Normally I'm using cherry, walnut or mahogany veneer, so it's maybe some stain, then 3 or 4 quick coats of sprayed on post catalyzed nitro cellulose lacquer. With proper air flow, all 4 coats and the intervening sanding can be completed in a day in the booth.

If spraying any product, be sure to stuff the driver opening with newspaper or shop rags to prevent contamination of damping material. (since my driver cutouts are rebated for flush mounting, I'll mask them off with blue painter's tape)
 
Birch and cherry are probably the hardest to stain for the novice. They can blotch pretty badly. By all means use a pre-stain treatment before you put a dark stain on birch.

I have a fondness for natural cherry at the moment. Three coats of MinWax tung oil finish looks great.

Bob
 
That's a good point about Birch, I hadn't been aware of that when I chose it. Fortunately, I found the pre-stain stuff at Home Depot today but held-off from buying it. I'd have to buy a few different stain colours to really see which one is going to work for me as the silly sample pieces of wood at the store are no good to man nor beast. This would be quite an expense and light finish might also be a good fit for where these will be used so a no-stain approach is an option.

There was some Tung Oil and Danish Oil at the store. Do these avoid the 'blotchy' risk with Birch straight out of the can yet give the wood a nice 'glow' - the sanded Birch is 'too white' as-is ?

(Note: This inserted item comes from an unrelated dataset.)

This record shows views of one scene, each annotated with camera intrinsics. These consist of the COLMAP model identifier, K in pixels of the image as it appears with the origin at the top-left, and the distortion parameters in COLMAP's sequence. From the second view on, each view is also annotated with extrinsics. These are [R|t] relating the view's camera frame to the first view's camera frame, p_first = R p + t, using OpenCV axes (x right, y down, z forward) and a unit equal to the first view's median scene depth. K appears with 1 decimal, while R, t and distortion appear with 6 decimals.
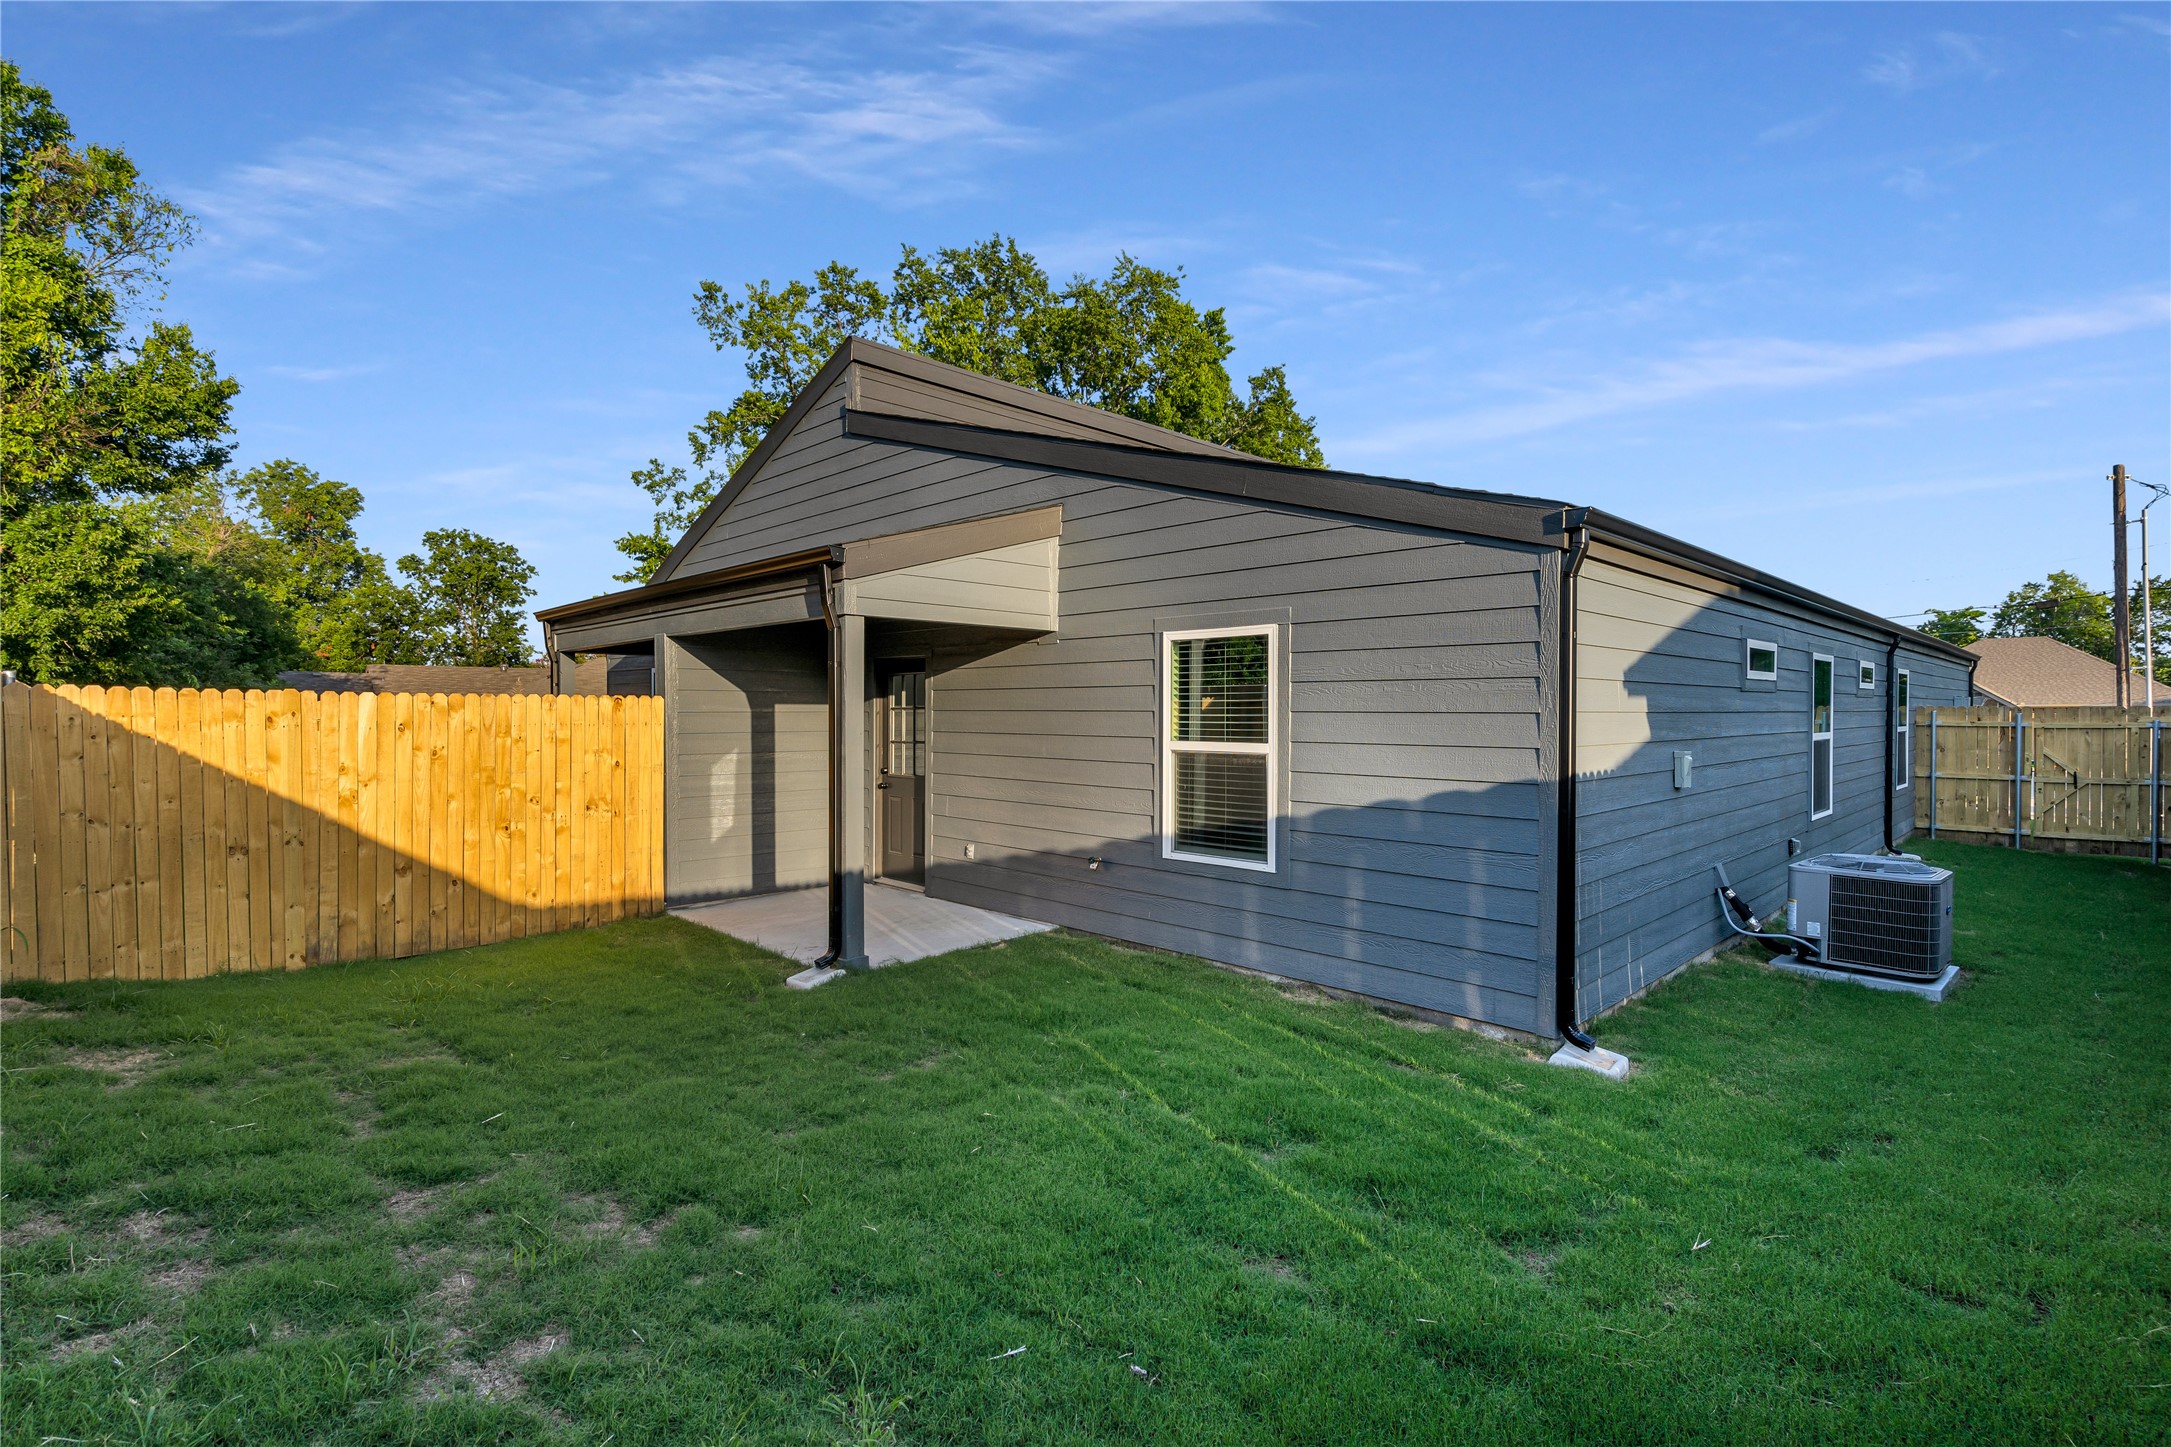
lens RADIAL K [[1010.2, 0, 1085.5], [0, 1010.2, 723.5], [0, 0, 1]] dist [0.000081, 0.000049]
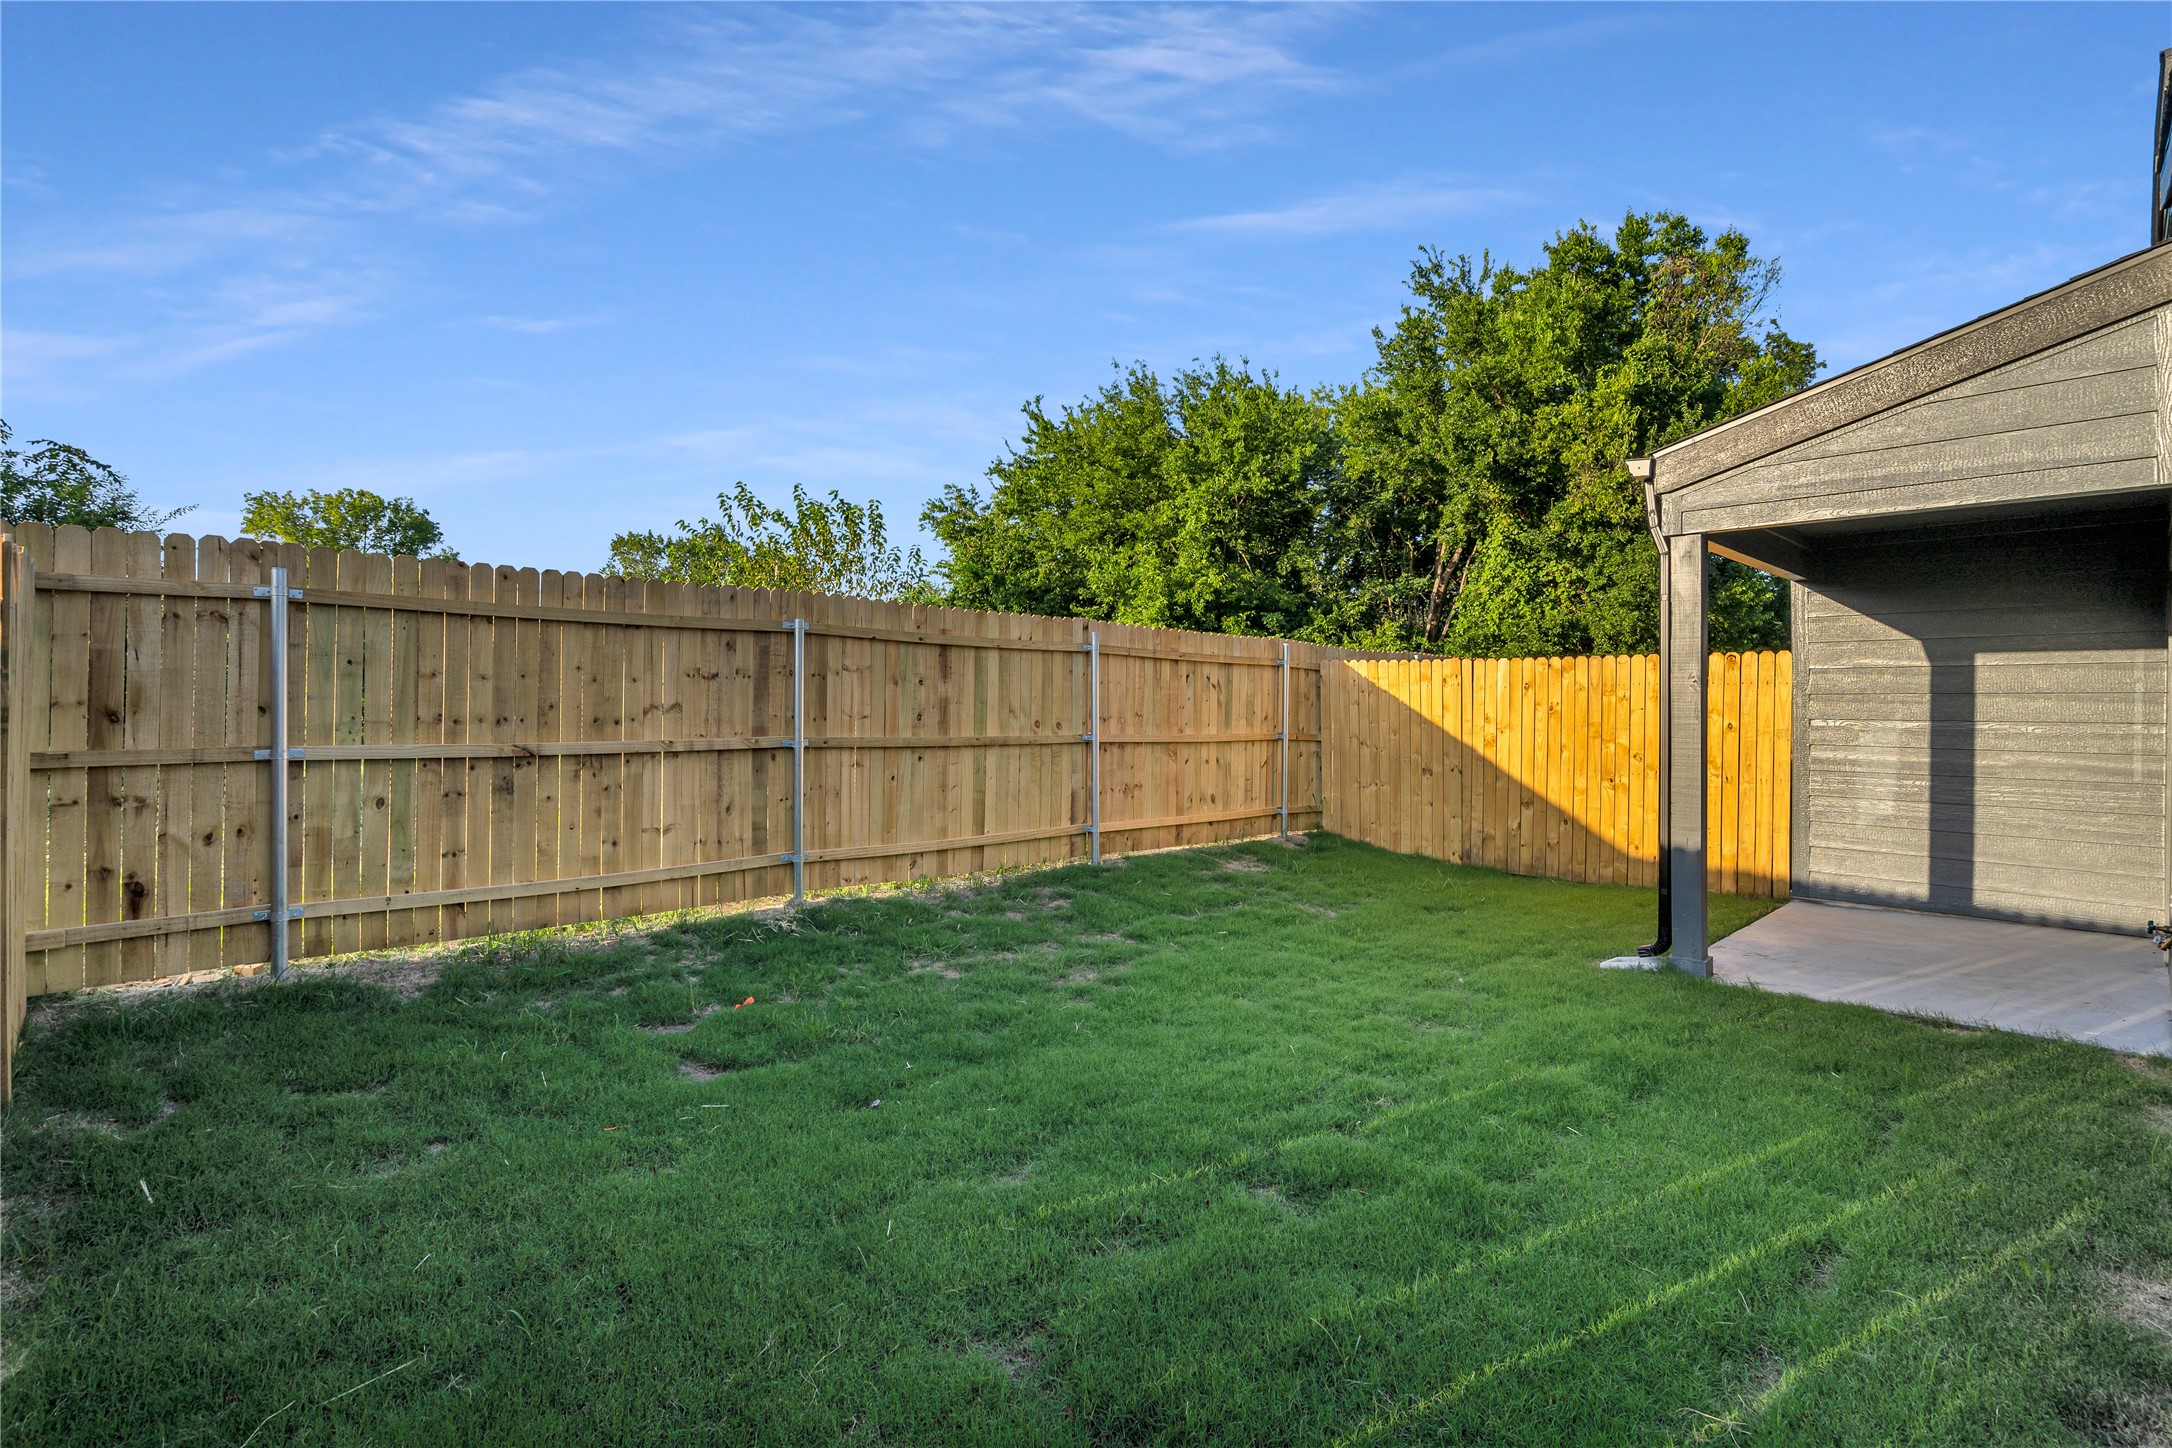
lens RADIAL K [[1010.7, 0, 1086.0], [0, 1010.7, 724.0], [0, 0, 1]] dist [0.000081, 0.000049]
pose [[-0.013623, 0.018729, -0.999732, 0.556526], [-0.018188, 0.999654, 0.018976, 0.036646], [0.999742, 0.018442, -0.013277, 0.493824]]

In the meantime I've installed some veneer inside the vent openings and some stick-on felt pieces on the inside back of the box opposite the driver. And I'm going to put some 'natural' semi-gloss nickwax final coat on a test piece to see how a light finish would look.
 
Just about anything you do to natural birch will give it a yellowish color. That's not necessarily a bad thing, you just have to be aware of it. Wipe on urethane is the easiest. MinWax tung oil finish gives the best results IMO. You might consider shellac. Definitely yellowish, or you could use the "amber" variety which is orangish. Get the newest can of "Bullseye" you can find (cans should be dated ) and cut it 2/1 with alcohol.

Wipe on acrylic will give the whitest finish. Personally, I think acrylic look plastic and fake.